Henri Leys (1815-1869) annonce une nouvelle époque. Influencé par le romantisme, il préfigure néanmoins l'école réaliste anversoise, marquée par l'intimisme minutieux de Henri De Braekeleer (1840-1888). Jacob Smits (1855-1928), actif en Campine anversoise, développe une peinture influencée par l'impressionnisme, mais chargée d'un symbolisme très personnel.

Vers 1920, quelques artistes abordent les problèmes de l'abstraction, parmi lesquels Paul Joostens (1889-1960), proche du dadaïsme. Floris Jespers (1889-1965) témoigne de l'influence de l'expressionnisme. Depuis 1945, une nouvelle génération d'artistes d'avant-garde est active à Anvers, comme en témoignent les assemblages de Vic Gentils, la monochromie de Jef Verheyen, l'art « astronautique » de Paul Van Hoeydonck.

LES MUSÉES D'ANVERS

Le musée royal des Beaux-Arts est un des plus riches d'Europe en peintures de l'école flamande. Remarquables œuvres des primitifs flamands : Triptyque des Sept Sacrements de Van der Weyden, Vierge à la Fontaine de Van Eyck, œuvres de Memling, Bouts, Gerard David. Pour le xvie s., œuvres de Q. Metsys, Van Orley, Patinir ; pour le xviie s., Adoration des Mages et Dernière Communion de saint François de Rubens, portraits de Van Dyck, le Concert de famille de Jordaens, etc. Nombreux représentants de l'école belge de peinture des xixe et xxe s. (H. Leys, H. De Braekeleer, Jacob Smits, Ensor, Permeke…). Pour les écoles étrangères, œuvres italiennes et hollandaises et, de Jean Fouquet, la Vierge et l'Enfant entourés d'anges.

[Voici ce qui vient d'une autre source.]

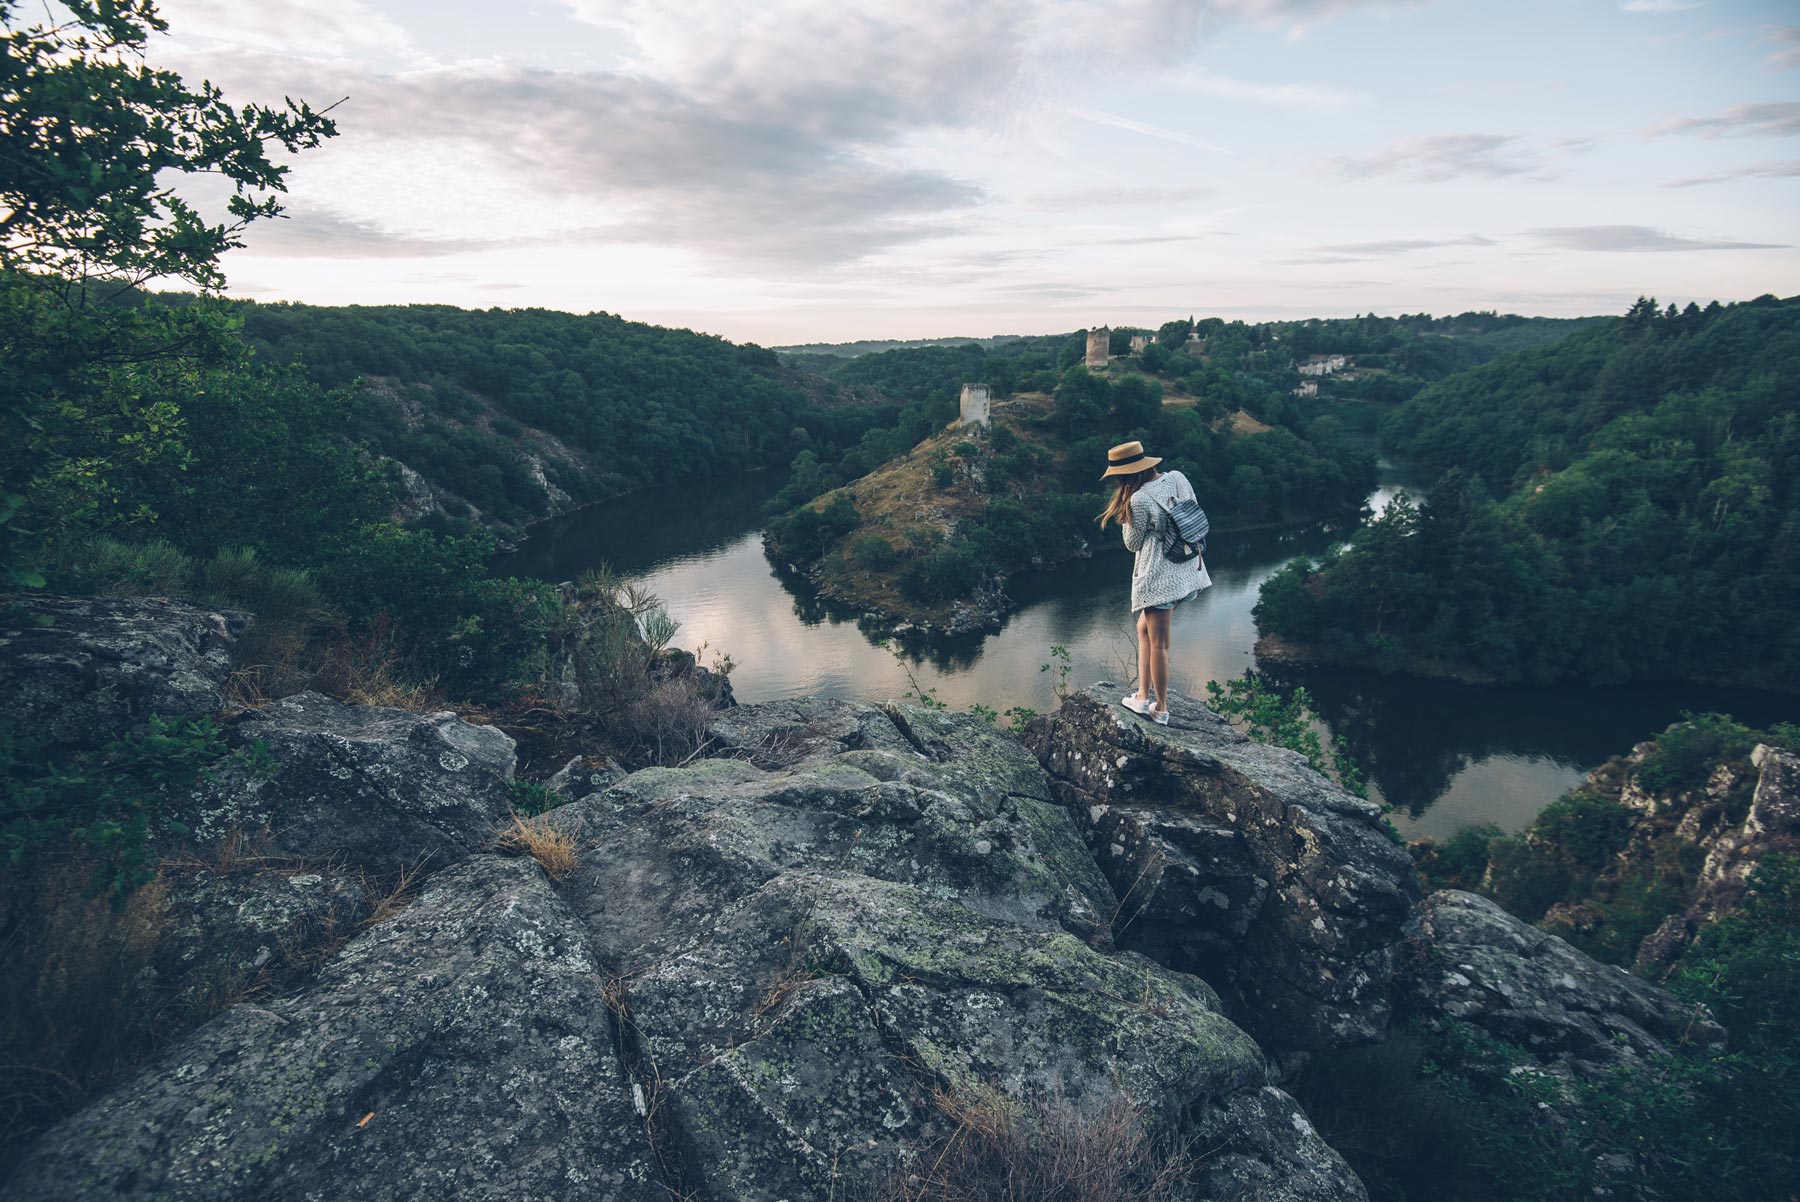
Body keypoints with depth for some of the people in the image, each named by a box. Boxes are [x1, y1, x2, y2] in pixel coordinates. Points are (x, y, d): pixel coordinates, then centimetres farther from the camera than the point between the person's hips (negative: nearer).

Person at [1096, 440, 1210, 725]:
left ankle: (1162, 709, 13)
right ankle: (1143, 695, 17)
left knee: (1158, 643, 2)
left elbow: (1134, 544, -4)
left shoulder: (1138, 500, -18)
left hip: (1158, 576, -8)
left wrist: (1126, 516, 2)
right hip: (1186, 571, 8)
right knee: (1144, 629, 19)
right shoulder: (1177, 478, 3)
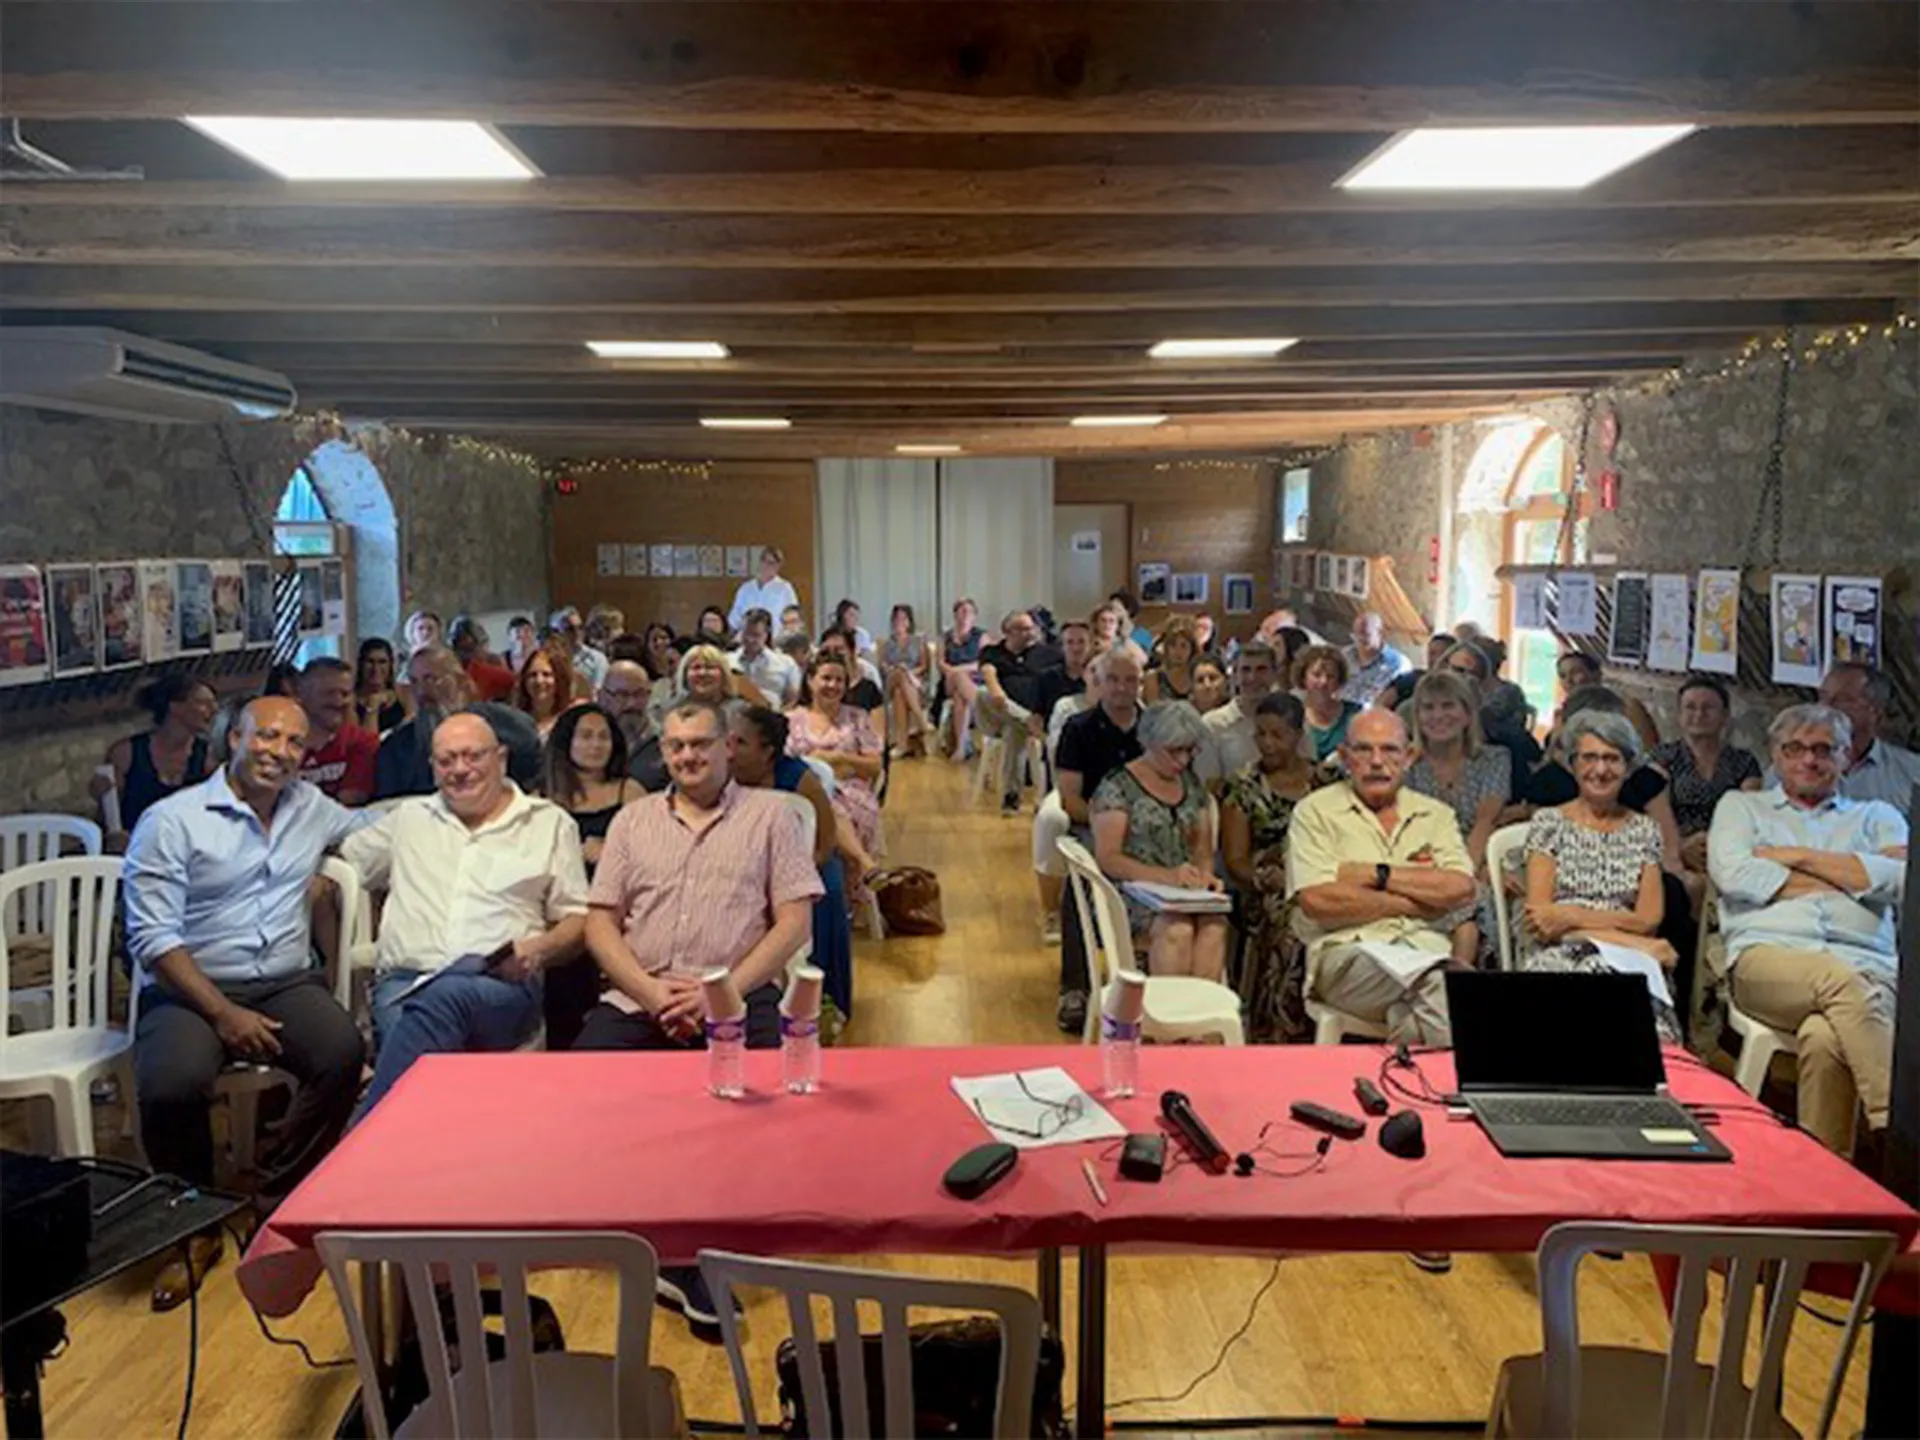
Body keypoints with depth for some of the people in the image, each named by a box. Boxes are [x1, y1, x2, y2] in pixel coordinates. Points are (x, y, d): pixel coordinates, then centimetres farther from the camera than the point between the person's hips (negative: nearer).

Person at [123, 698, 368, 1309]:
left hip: (288, 984, 3)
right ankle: (195, 1229, -3)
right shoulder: (171, 821, -4)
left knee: (343, 1052, -28)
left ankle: (281, 1205, -7)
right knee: (171, 1086, -33)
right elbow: (152, 937, -10)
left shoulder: (312, 808, 12)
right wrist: (223, 1014, -18)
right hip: (190, 990, -3)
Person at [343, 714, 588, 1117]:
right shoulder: (408, 818, 26)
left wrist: (539, 950, -6)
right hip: (404, 979, 2)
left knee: (445, 996, -38)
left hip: (503, 983, -2)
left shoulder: (550, 823, 18)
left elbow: (578, 920, 15)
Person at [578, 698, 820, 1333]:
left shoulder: (769, 814, 11)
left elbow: (794, 922, 2)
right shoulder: (634, 819, 19)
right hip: (637, 998, 3)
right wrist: (652, 993, -7)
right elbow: (600, 922, 12)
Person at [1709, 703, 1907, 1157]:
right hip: (1767, 959, -1)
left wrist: (1798, 857, 4)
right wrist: (1846, 881, 6)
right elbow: (1733, 874, 3)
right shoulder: (1741, 805, 26)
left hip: (1867, 966, 1)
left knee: (1824, 1037, -37)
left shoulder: (1877, 816, 28)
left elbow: (1900, 880, 4)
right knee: (1841, 981, -39)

Le musée Mayer Van den Bergh, installé dans l'hôtel particulier du collectionneur, est réputé pour ses collections de sculptures, de miniatures et de peinture flamande. Signalons, de P. Bruegel, la Dulle Griet et les Douze Proverbes.

Le musée national de la Marine, installé dans le vieux château du Steen (xvie s.), au bord du fleuve, abrite des documents ayant trait à l'histoire de la marine en Europe occidentale, surtout en Belgique et aux Pays-Bas.

Le remarquable musée Plantin-Moretus, consacré à l'imprimerie, est installé dans la maison occupée dès 1549 par Christophe Plantin (éditions anciennes).

La maison de Rubens contient des tableaux et des souvenirs du peintre.

Le musée d'Archéologie et d'Art appliqué occupe la maison de la gilde des bouchers, construite de 1501 à 1504.

Le musée du Folklore, consacré à l'art populaire flamand, est installé dans des maisons du xvie s.

Le musée de Sculpture en plein air, établi dans le parc du Middelheim, expose en permanence des sculptures monumentales modernes ; il accueille aussi des expositions biennales de sculptures.